Methods:Crushed theophylline tablets were mixed with polyethylene (PE) powder (~10 wt%), then compressed into THz transparent disks of thickness 2 mm in a 13 mm die at approximately 200 psi pressure. Prior to acquiring THz spectra, each disk was dried in the air-purged FTIR instrument (Nicolet Magna 550 with THz Si-coated beamsplitter and DTGS detector) for 1hr to remove moisture from the instrument. THz spectra were recorded at 4 cm-1 spectral resolution and 64 spectral averages. THz absorption spectra were corrected for PE matrix by ratioing against a standard pure PE pellet spectrum. Characteristic peak method, linear superposition method, and multivariate data analysis method were employed to correlate the THz spectra to the compositions of tablet constituents.

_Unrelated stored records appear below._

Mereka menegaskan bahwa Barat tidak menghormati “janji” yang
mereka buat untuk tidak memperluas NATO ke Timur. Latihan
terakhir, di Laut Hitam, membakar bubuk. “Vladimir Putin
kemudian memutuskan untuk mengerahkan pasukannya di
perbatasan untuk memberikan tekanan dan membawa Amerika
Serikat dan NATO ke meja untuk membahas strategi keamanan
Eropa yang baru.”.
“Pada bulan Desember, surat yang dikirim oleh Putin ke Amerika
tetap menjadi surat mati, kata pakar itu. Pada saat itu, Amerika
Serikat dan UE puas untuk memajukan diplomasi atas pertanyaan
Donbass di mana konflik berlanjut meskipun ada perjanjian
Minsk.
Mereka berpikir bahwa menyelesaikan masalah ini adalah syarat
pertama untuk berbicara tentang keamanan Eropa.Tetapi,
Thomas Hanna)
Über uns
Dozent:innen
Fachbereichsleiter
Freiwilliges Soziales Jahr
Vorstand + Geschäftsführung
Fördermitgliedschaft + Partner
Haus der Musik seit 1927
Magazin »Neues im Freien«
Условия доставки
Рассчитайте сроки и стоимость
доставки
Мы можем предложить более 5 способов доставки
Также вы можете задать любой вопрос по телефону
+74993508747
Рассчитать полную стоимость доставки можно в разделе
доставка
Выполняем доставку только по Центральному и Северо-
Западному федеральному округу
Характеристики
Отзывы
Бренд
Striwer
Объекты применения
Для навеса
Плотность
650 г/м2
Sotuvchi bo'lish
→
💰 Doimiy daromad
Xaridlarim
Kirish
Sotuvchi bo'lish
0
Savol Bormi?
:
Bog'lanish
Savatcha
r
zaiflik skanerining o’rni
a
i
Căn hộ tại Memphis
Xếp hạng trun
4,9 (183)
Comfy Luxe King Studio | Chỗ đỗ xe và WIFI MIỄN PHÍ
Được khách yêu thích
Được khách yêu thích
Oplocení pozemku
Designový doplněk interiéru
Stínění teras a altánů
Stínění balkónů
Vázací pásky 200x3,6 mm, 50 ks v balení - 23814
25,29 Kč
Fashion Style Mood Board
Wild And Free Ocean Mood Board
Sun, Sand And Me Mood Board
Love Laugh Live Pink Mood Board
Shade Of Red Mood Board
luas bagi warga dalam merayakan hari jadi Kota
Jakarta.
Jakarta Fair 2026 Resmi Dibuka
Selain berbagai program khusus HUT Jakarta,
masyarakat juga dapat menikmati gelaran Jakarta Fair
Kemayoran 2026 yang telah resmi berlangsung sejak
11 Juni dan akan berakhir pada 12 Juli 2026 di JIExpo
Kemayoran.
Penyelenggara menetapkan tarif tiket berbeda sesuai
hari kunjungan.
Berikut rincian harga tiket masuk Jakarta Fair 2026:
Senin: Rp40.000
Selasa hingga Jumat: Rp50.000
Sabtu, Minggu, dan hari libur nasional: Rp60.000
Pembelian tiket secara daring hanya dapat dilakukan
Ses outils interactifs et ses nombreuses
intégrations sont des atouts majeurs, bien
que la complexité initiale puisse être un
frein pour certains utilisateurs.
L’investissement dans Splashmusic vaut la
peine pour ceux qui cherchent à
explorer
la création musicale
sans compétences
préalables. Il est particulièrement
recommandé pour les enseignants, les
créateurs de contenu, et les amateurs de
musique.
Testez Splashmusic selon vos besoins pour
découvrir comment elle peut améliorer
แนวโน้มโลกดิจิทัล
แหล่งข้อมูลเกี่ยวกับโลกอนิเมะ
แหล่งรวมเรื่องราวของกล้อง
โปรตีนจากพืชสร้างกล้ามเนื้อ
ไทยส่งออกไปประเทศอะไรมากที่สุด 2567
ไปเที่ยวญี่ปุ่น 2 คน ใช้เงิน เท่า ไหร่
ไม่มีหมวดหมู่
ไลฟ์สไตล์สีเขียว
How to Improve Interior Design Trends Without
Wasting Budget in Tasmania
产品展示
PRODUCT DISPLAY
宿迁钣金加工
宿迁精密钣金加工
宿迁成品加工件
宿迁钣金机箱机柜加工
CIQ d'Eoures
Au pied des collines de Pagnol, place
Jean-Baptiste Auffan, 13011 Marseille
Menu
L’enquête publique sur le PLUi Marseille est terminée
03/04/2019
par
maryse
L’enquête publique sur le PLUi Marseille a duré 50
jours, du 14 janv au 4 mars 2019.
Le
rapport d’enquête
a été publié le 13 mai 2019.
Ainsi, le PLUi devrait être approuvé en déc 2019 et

Results: Characteristic peak method works better for crystalline components than for amorphous ones. The best R2 values obtained for theophylline, lactose, MCC, MgS, and starch are 0.55, 0.73, 0.86, 0.72, and 0.45, respectively. Linear superposition method provides indication that there are possible interactions between tablet components. Both PCR and PLS1 generate excellent correlations: the R2 values are 0.96, 0.96, 0.97, and 0.23 for theophylline, lactose, MCC, and starch, respectively. MgS concentration can not be extracted via THz spectra directly due to low amounts present.
Conclusions: Theophylline tablet THz spectra were analyzed using characteristic peak method, linear superposition method, and multivariate data analysis methods. The best quantification was achieved using PCR and PLS1 except starch.